_EXCERPT_

● ● ●

Coal from Market Trends

Renewable energy sources lead rise in primary energy consumption

Figure 73. Primary energy use by fuel, 1980-2035figure data

With the exception of petroleum and other liquids, which falls through 2032 before increasing slightly in the last 3 years of the projection, consumption of all fuels increases in the AEO2012 Reference case. In addition, coal consumption increases at a relatively weak average rate of less than 0.1 percent per year from 2010 to 2035, remaining below 2010 levels until after 2031. As a result, the aggregate fossil fuel share of total energy use falls from 83 percent in 2010 to 77 percent in 2035, while renewable fuel use grows rapidly (Figure 73). The renewable share of total energy use (including biofuels) increases from 8 percent in 2010 to 14 percent in 2035 in response to the Federal RFS, availability of Federal tax credits for renewable electricity generation and capacity, and State renewable portfolio standard (RPS) programs.

● ● ●

_Data entries_
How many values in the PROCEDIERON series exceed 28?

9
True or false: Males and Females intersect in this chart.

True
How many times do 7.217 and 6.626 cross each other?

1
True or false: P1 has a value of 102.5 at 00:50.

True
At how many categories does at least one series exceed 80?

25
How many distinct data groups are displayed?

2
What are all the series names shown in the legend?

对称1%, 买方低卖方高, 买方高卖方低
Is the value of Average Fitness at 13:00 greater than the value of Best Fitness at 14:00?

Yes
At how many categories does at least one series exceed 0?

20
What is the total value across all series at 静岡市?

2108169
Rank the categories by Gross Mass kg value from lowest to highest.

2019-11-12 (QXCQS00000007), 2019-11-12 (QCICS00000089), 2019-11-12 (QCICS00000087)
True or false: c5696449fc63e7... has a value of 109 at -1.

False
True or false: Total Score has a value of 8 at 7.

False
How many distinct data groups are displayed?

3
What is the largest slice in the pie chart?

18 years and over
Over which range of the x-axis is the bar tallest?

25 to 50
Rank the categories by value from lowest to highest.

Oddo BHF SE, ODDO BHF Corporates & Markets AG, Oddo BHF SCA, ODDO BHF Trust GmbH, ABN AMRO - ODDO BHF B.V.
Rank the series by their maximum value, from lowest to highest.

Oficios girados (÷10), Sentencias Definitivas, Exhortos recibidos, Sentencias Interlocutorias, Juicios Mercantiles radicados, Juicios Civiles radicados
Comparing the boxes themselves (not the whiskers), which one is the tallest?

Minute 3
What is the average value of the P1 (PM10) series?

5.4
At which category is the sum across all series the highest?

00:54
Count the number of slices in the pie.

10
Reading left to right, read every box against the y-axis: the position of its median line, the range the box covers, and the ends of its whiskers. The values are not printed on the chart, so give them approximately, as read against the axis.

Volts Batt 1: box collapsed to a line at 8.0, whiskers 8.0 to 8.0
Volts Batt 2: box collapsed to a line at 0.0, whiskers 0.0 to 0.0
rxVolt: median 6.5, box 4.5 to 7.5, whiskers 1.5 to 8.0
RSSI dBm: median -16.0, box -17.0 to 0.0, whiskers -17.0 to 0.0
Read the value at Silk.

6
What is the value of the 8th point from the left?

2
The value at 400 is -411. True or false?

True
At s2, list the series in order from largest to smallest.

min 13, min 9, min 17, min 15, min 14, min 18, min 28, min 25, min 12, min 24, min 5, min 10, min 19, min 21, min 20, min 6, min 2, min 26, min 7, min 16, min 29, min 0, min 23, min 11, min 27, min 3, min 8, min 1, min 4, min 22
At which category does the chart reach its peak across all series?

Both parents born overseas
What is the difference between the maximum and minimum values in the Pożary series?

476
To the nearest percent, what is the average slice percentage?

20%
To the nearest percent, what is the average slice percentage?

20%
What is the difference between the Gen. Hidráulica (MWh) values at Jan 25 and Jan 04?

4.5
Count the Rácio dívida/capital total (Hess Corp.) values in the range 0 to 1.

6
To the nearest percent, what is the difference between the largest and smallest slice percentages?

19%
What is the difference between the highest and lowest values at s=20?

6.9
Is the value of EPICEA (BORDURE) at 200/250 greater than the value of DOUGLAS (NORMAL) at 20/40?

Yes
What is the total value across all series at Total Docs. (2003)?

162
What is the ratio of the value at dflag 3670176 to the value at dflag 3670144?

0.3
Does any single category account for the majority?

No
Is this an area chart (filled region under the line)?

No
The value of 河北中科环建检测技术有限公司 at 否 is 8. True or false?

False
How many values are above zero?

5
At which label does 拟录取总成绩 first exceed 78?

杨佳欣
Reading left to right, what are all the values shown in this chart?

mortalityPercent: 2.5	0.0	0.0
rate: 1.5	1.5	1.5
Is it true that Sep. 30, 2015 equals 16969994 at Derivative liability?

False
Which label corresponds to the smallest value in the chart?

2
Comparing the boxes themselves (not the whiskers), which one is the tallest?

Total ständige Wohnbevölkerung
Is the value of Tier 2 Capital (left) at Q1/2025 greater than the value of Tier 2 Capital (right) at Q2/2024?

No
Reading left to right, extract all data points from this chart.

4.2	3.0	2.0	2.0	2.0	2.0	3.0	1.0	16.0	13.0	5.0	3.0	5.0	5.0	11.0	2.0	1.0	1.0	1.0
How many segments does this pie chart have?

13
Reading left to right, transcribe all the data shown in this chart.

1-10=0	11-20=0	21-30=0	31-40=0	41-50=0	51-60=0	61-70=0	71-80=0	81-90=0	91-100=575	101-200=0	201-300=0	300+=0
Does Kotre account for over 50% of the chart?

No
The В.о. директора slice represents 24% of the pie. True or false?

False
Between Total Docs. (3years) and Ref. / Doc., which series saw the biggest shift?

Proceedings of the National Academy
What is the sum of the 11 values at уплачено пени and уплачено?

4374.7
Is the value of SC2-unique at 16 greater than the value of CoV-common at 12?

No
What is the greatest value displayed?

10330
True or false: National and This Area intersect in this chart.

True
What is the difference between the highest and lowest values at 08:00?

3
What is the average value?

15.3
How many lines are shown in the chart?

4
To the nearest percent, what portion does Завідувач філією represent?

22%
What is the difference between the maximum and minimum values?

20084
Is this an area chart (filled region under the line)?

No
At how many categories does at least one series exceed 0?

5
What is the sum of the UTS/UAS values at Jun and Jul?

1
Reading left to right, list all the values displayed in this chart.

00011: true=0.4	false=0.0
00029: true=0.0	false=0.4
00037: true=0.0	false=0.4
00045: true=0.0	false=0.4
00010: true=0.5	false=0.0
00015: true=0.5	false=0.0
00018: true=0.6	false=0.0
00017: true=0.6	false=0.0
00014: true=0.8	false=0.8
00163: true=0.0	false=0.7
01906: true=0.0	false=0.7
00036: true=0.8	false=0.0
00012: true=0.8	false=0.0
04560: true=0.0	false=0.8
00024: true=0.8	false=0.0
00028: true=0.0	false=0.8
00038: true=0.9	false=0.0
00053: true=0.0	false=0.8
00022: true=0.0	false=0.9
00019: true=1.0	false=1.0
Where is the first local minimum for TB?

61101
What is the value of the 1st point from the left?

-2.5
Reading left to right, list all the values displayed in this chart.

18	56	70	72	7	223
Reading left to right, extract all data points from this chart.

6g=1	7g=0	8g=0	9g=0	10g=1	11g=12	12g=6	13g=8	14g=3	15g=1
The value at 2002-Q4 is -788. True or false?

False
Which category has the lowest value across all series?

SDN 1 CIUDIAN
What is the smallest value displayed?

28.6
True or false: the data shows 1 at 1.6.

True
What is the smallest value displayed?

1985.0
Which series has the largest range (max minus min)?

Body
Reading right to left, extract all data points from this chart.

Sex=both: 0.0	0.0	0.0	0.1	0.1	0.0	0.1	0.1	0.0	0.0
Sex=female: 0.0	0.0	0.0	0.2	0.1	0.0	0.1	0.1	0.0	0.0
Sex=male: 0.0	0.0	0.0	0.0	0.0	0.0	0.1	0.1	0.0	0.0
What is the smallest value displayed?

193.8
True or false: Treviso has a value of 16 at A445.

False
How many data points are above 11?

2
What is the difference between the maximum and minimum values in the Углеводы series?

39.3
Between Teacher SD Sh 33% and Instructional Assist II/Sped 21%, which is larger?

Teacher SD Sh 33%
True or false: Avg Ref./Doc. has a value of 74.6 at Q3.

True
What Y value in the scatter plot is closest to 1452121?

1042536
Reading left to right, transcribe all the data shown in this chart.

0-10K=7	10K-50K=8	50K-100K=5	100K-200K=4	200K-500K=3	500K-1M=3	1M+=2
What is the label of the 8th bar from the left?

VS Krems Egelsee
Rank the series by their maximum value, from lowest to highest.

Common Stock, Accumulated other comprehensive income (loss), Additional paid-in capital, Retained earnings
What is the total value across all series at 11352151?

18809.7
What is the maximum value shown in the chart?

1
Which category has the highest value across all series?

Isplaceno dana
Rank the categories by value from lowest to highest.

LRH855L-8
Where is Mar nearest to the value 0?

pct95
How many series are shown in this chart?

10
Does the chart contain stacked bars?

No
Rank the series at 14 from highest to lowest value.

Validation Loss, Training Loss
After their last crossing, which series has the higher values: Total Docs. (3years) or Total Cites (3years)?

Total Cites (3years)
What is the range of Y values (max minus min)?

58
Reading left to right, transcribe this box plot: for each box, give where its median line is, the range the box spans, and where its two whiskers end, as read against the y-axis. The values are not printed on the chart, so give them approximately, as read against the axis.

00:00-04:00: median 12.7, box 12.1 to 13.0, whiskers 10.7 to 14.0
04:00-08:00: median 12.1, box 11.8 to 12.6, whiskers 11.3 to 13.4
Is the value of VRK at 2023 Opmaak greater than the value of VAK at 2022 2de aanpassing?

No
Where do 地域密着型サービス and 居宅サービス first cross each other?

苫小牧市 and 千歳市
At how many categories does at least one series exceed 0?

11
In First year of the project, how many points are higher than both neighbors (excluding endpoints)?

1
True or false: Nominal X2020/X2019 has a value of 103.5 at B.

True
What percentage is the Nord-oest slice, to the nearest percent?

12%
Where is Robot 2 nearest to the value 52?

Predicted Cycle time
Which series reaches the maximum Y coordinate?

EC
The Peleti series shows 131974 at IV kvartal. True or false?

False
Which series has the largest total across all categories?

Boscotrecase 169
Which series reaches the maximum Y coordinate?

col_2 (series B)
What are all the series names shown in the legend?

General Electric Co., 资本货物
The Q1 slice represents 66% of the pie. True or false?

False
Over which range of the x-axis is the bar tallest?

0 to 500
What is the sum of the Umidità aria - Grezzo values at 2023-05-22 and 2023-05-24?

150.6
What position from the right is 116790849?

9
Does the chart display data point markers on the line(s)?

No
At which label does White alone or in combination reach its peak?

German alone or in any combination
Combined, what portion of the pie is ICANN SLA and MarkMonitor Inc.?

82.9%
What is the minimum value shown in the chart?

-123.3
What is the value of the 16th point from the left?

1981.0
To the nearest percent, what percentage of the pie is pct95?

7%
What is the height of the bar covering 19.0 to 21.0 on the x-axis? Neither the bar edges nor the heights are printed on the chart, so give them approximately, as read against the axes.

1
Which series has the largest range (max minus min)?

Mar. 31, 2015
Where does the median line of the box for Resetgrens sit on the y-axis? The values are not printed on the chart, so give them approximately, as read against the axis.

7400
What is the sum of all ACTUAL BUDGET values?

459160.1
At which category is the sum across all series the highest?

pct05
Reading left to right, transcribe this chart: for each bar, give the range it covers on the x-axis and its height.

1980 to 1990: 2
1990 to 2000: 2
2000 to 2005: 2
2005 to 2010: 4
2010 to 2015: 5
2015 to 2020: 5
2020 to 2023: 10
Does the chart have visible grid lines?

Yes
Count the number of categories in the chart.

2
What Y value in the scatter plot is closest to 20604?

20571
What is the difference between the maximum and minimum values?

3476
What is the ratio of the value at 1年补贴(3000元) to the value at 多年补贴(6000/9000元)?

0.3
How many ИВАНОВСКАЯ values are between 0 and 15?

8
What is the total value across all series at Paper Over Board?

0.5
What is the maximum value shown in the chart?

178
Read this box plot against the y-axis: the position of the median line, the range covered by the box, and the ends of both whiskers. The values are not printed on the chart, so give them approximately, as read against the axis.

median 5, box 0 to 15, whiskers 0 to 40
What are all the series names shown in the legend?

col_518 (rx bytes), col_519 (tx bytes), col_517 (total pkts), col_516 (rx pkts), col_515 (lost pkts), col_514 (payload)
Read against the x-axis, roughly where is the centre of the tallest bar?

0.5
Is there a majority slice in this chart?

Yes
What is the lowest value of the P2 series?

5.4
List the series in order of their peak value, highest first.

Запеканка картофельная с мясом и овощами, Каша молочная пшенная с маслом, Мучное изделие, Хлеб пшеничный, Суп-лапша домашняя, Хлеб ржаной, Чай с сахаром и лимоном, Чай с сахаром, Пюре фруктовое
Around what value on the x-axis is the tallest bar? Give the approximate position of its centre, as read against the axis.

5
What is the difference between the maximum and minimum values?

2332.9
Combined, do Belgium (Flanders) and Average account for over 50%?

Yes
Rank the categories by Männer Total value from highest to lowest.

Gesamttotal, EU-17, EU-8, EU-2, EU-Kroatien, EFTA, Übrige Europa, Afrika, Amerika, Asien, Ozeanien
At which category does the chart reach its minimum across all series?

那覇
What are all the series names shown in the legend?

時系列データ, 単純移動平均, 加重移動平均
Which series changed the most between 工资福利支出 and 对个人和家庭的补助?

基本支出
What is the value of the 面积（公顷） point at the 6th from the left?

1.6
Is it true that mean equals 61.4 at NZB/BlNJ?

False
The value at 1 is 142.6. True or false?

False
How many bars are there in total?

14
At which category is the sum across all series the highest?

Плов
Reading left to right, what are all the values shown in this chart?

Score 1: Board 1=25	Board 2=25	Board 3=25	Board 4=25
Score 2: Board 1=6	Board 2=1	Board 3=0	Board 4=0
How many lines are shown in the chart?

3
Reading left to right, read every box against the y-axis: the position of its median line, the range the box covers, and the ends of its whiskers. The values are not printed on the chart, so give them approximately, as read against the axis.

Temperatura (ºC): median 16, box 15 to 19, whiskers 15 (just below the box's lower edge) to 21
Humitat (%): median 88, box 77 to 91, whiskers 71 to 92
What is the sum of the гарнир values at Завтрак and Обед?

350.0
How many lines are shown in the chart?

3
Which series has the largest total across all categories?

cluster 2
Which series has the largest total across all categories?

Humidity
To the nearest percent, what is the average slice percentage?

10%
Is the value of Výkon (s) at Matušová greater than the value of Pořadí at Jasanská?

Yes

● ● ●

_PARTS OF THE EXERCISE_
1) Translate this sentence from the passage on primary energy consumption into Spanish: "As a result, the aggregate fossil fuel share of total energy use falls from 83 percent in 2010 to 77 percent in 2035, while renewable fuel use grows rapidly (Figure 73)."
2) According to the passage on primary energy consumption, what is the renewable share of total energy use, including biofuels, in 2035?
3) From the passage on primary energy consumption, output the text from "With the exception" up to and including "standard (RPS) programs.".

_EXERCISE SOLUTIONS_
1) Como resultado, la participación conjunta de los combustibles fósiles en el uso total de energía cae del 83 por ciento en 2010 al 77 por ciento en 2035, mientras que el uso de combustibles renovables crece rápidamente (Figura 73).

2) The renewable share reaches 14 percent in 2035.

3)
With the exception of petroleum and other liquids, which falls through 2032 before increasing slightly in the last 3 years of the projection, consumption of all fuels increases in the AEO2012 Reference case. In addition, coal consumption increases at a relatively weak average rate of less than 0.1 percent per year from 2010 to 2035, remaining below 2010 levels until after 2031. As a result, the aggregate fossil fuel share of total energy use falls from 83 percent in 2010 to 77 percent in 2035, while renewable fuel use grows rapidly (Figure 73). The renewable share of total energy use (including biofuels) increases from 8 percent in 2010 to 14 percent in 2035 in response to the Federal RFS, availability of Federal tax credits for renewable electricity generation and capacity, and State renewable portfolio standard (RPS) programs.